The sheer number of cancelling of Foreign Contribution Regulation Act (FCRA) renewal applications of NGOs is mindboggling. According to reports, as many as 20,675 permissions under the FCRA have been cancelled since 2011. Surprisingly, 80 percent of these cancellations took place after 2014, coinciding with the BJP-led government, under Narendra Modi, coming to power in the Centre. Further, the FCRA registration of around 6,000 NGOs and associations is deemed to have ceased or expired on January 1, 2022, which is nothing less than choking the NGO sector to death.
Many of those NGOs and civil society organizations, on whom the axe has fallen, are working among the most underprivileged sections of the society. Many are strenuously striving for economic and gender justice among Adivasis, Dalits, and the marginalized. They are rendering humanitarian and social services to those people where the arms of the government and its agencies hardly reach. The humanitarian work being rendered by the Missionaries of Charity (MC) is beyond the working of any government or its organs.
An anecdote from the annals of the activities of MC Sisters is illuminating. Once, a complaint reached the Kolkata Police Commissioner against Mother Teresa and her Congregation accusing them of indulging in proselytization. The Commissioner himself went to check. Later he reportedly told the complainant, ‘If you can do what they are doing, I will get them out.’ Yes, they bandage the wounds of the leprosy patients; they carry the disabled in their hands; they clean and feed the tiny tots left in garbage dumps; they hug and keep the mentally challenged close to their heart; they allow the dying to lie in their laps. Which government and its agencies will do it is anybody’s guess?

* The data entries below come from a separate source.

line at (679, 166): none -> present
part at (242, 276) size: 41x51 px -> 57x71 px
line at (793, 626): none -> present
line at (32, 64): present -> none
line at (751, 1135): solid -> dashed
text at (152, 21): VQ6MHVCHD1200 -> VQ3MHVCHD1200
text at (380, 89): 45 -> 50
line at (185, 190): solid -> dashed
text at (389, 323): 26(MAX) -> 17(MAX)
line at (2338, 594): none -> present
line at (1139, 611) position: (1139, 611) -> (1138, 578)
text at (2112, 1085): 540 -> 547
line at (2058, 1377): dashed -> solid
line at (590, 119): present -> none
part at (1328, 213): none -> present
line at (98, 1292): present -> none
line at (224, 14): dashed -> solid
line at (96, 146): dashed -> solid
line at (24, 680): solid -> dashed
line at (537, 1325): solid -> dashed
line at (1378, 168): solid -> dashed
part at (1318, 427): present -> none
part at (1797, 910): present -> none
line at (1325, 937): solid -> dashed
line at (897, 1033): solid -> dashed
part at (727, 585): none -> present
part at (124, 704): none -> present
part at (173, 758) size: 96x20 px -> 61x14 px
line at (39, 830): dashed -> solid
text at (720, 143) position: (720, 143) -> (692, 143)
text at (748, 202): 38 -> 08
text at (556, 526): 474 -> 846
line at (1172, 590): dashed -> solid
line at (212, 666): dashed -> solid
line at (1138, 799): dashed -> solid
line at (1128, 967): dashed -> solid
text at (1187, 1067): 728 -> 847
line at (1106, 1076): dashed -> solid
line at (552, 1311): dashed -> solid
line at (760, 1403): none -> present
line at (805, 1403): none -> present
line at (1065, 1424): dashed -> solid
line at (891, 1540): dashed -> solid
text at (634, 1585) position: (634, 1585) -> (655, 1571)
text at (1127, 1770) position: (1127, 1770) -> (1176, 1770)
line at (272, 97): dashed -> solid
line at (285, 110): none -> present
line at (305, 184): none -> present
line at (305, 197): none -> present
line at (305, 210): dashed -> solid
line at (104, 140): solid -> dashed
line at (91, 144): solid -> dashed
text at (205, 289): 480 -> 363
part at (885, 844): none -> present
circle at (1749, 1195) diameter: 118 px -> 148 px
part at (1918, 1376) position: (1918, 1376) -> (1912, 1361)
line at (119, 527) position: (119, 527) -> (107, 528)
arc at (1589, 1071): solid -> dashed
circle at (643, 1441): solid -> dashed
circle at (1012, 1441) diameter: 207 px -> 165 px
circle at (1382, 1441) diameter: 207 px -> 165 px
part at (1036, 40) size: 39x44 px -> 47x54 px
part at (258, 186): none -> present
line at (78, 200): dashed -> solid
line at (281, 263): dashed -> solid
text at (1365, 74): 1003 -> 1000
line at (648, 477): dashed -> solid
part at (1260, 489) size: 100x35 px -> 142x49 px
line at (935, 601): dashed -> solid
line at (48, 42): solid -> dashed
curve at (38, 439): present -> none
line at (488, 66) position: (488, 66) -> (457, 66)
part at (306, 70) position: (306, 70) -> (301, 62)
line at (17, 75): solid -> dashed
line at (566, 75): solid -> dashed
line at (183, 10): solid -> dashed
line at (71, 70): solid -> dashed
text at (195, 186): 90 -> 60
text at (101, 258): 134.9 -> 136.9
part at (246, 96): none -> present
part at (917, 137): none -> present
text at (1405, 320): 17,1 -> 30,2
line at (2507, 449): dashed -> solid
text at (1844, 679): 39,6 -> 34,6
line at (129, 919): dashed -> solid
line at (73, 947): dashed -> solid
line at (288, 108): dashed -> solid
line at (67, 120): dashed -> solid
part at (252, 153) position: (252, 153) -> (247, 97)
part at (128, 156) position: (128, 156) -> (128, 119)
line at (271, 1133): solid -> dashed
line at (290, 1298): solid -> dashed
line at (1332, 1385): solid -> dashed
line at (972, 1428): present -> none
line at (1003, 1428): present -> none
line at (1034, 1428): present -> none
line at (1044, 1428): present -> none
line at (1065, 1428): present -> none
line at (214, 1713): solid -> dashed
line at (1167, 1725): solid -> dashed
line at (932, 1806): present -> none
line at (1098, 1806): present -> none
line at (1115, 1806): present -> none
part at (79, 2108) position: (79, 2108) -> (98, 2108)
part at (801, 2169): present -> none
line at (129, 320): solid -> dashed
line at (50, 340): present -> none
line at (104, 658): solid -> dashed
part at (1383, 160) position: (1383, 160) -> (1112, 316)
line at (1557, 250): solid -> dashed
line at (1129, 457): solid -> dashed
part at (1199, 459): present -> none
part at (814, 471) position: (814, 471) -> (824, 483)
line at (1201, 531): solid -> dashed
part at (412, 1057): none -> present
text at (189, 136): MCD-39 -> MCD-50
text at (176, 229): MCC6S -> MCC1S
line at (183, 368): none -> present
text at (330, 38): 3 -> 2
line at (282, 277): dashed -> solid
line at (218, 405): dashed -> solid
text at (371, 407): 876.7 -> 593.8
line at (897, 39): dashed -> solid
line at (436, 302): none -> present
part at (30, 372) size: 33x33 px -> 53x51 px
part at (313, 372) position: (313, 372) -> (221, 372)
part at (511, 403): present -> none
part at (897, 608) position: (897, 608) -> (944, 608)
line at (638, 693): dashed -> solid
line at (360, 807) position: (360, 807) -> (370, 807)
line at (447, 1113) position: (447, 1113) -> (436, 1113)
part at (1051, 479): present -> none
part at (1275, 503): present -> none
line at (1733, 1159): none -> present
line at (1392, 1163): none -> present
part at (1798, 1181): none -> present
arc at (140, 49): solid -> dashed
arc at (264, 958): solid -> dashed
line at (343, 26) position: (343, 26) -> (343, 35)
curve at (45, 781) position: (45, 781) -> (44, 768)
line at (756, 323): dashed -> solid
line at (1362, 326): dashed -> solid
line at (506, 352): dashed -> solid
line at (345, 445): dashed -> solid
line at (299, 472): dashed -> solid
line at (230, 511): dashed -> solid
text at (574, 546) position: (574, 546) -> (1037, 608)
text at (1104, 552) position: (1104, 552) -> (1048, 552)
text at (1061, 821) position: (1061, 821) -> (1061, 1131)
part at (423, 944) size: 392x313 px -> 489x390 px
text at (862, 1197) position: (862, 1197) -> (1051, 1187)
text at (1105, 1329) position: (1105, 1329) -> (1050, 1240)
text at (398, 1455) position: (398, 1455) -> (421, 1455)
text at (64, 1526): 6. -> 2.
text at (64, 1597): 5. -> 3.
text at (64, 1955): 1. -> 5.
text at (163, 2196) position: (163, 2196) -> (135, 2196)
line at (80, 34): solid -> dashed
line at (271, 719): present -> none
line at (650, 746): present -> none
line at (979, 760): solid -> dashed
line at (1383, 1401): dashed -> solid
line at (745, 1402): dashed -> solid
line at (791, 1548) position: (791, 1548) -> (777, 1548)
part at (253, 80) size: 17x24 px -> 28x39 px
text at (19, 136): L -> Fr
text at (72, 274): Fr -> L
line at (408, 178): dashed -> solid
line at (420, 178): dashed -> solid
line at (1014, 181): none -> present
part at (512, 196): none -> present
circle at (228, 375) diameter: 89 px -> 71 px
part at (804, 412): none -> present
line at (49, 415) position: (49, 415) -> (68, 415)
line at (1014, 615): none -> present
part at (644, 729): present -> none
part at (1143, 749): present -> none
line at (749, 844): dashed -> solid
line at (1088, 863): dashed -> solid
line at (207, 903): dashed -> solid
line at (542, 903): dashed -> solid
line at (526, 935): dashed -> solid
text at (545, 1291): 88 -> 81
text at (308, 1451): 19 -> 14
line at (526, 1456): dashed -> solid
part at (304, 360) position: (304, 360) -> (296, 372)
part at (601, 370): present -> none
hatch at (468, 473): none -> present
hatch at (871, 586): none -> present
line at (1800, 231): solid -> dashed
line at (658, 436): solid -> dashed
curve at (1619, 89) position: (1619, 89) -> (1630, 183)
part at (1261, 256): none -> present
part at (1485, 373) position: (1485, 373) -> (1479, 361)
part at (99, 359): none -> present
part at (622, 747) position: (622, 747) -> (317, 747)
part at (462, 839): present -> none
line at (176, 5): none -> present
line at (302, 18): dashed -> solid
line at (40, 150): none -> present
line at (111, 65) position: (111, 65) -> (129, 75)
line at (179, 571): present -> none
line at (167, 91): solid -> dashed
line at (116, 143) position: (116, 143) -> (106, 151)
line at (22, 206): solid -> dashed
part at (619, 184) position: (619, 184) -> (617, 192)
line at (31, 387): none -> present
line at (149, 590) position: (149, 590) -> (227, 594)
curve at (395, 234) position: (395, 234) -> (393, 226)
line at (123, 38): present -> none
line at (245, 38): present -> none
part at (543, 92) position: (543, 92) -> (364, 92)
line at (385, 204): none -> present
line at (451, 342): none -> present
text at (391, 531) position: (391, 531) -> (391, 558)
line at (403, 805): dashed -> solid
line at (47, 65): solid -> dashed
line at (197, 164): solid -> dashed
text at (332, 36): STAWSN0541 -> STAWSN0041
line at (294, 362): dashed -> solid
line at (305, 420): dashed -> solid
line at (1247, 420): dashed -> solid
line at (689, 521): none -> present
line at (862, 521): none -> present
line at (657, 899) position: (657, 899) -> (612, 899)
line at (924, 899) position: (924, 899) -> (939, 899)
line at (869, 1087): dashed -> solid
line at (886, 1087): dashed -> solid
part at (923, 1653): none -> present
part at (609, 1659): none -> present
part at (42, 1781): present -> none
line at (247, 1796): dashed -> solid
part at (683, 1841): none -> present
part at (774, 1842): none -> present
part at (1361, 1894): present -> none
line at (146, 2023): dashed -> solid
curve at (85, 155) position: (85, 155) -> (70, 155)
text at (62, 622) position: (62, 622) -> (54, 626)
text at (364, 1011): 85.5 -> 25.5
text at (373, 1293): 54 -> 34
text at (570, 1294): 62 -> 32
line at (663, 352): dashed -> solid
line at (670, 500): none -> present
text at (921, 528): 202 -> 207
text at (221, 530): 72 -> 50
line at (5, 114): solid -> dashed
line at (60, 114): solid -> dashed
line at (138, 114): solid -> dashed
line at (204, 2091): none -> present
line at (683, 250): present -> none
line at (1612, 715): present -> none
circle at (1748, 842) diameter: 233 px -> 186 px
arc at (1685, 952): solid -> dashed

Most NGOs work as an extension of the government and take up works where the latter may not reach in times of need. The earthquakes, floods, tsunami, the pandemic and such calamities have brought out shining examples of heroic works of many an NGO. They work at the last mile where government’s programmes fail to reach. Hence, it is unfortunate that the government looks at them as an adversary. Its skepticism emerges from the fact that some of them work as human right watch dogs and expose the anti-people programmes of the government.
Foreign funding can be stopped if the NGOs concerned are indulging in anti-national activities; supporting terrorist organizations; conspiring to overthrow the government; involved in activities proscribed by the law of the land. But, Missionaries of Charity, Amnesty International, Oxfam, Jamia Millia Islamia, Lawyer’s Collective of Indira Jaising and Anand Grover and hundreds of such NGOs and social organizations haven’t indulged in any such activity. Still, they have been denied foreign funding, which is essential for continuing with their work, on the basis of some mysterious ‘adverse inputs’ as stated in the case of Missionaries of Charity.
Many NGOs and civil society organizations have become eyesores for the government and right-wing groups. Their pro-people, compassionate and human-centred activities have become a thorn in their flesh. Some of the NGOs working with Dalits, tribals and minorities have exposed the highhandedness of the government and its law-enforcing agencies. A government which cannot stomach dissent and criticism is bound to pull the plug by choking the dissenters and critics. And we are witnessing such a scenario right in front of us.